Janet Reno, the first woman to serve as U.S. Attorney General, dies at 78 - Bring Me The News

Janet Reno, the first woman to serve as U.S. Attorney General, dies at 78

She died Monday from complications of Parkinson's disease.

Janet Reno – the first woman to serve as U.S. Attorney General – has died.

Reno, 78, died Monday from complications of Parkinson's disease, her sister told the New York Times. She battled the disease for more than 20 years.

Her tenure as U.S. Attorney General under the Clinton administration (1993-2001) was "marked by tragedy and controversy. But she left office widely respected for her independence and accomplishments," NPR says.

Reno saw some high-profile cases, including the convictions of "Unabomber" Ted Kaczynski; Timothy McVeigh and Terry Nichols for the Oklahoma City bombing; and Sheik Omar Abdel-Rahman for the 1993 World Trade Center bombing, CNN reports.

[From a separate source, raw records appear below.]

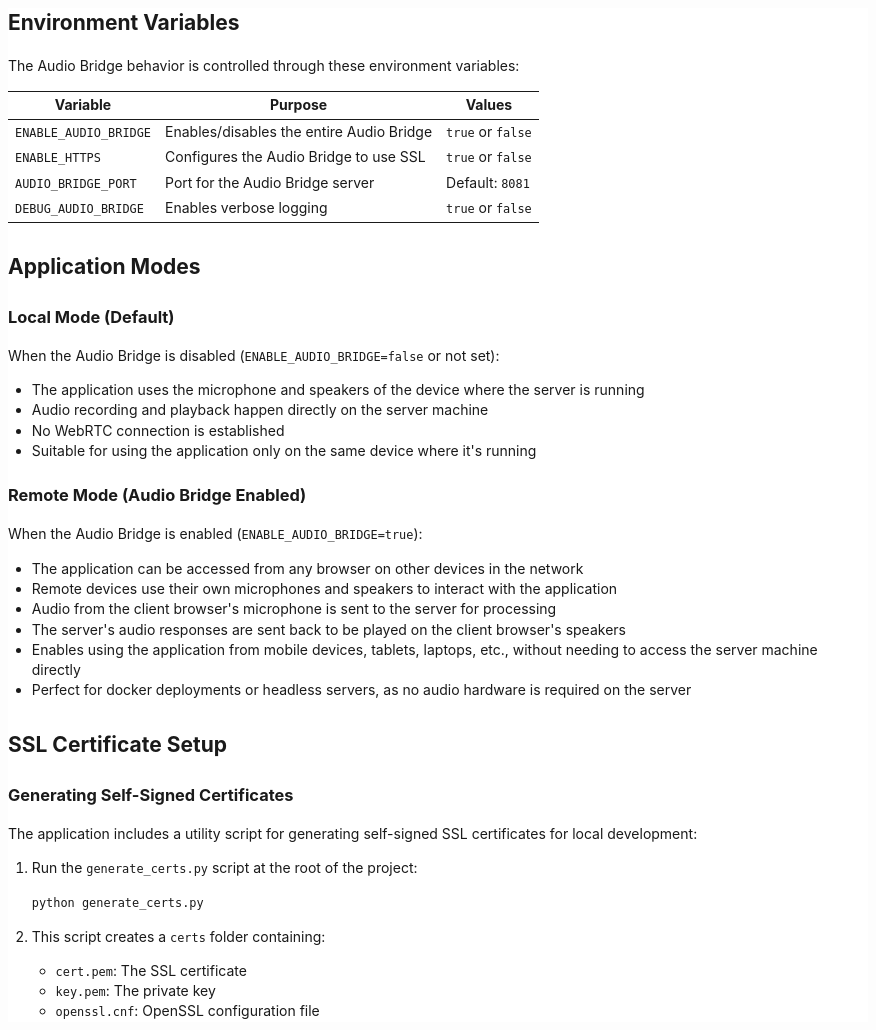 ## Environment Variables

The Audio Bridge behavior is controlled through these environment variables:

| Variable | Purpose | Values |
|----------|---------|--------|
| `ENABLE_AUDIO_BRIDGE` | Enables/disables the entire Audio Bridge | `true` or `false` |
| `ENABLE_HTTPS` | Configures the Audio Bridge to use SSL | `true` or `false` |
| `AUDIO_BRIDGE_PORT` | Port for the Audio Bridge server | Default: `8081` |
| `DEBUG_AUDIO_BRIDGE` | Enables verbose logging | `true` or `false` |

## Application Modes

### Local Mode (Default)

When the Audio Bridge is disabled (`ENABLE_AUDIO_BRIDGE=false` or not set):
- The application uses the microphone and speakers of the device where the server is running
- Audio recording and playback happen directly on the server machine
- No WebRTC connection is established
- Suitable for using the application only on the same device where it's running

### Remote Mode (Audio Bridge Enabled)

When the Audio Bridge is enabled (`ENABLE_AUDIO_BRIDGE=true`):
- The application can be accessed from any browser on other devices in the network
- Remote devices use their own microphones and speakers to interact with the application
- Audio from the client browser's microphone is sent to the server for processing
- The server's audio responses are sent back to be played on the client browser's speakers
- Enables using the application from mobile devices, tablets, laptops, etc., without needing to access the server machine directly
- Perfect for docker deployments or headless servers, as no audio hardware is required on the server

## SSL Certificate Setup

### Generating Self-Signed Certificates

The application includes a utility script for generating self-signed SSL certificates for local development:

1. Run the `generate_certs.py` script at the root of the project:
   ```bash
   python generate_certs.py
   ```

2. This script creates a `certs` folder containing:
   - `cert.pem`: The SSL certificate
   - `key.pem`: The private key
   - `openssl.cnf`: OpenSSL configuration file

But her time as attorney general was not free of controversy. When she first took office, she ordered a federal raid in Waco, Texas, in which 80 members of the Branch Davidian sect. were killed. Towards the end of her tenure, Reno played a role in sending Elian Gonzalez, the six-year-old Cuban immigrant who was found off the coast of Florida, back to Cuba.

One of the things the "no-frills lawyer" will also be remembered for is being played by Will Farrell on Saturday Night Live, TIME says.

To read more about Reno, check out her bio on the U.S. Department of Justice's website here.

Current attorney general releases a statement

U.S. Attorney General Loretta Lynch released a statement Monday following Reno's death:

“With the passing of Janet Reno, the Department of Justice has lost one of the most effective, decisive and well-respected leaders in its proud history. From her years in state law enforcement to her long and eventful tenure as Attorney General, Janet Reno always strove, as she put it, to do her ‘level best.’ She led the department in a time of turmoil and change, confronting issues ranging from international and domestic terrorism to fair competition in the emerging technology sector. In meeting these challenges, she was guided by one simple test: to do what the law and the facts required. She accepted the results of that test regardless of which way the political winds were blowing. She never shied from criticism or shirked responsibility, earning her the affection of her subordinates, the respect of her critics, and the esteem of the American people. And of course, as the first woman to serve as attorney general, she was an inspiration and a trailblazer for so many women working in law enforcement and government – including me. The United States is a stronger, safer and more just place because of Janet Reno’s leadership, and she will be dearly missed.”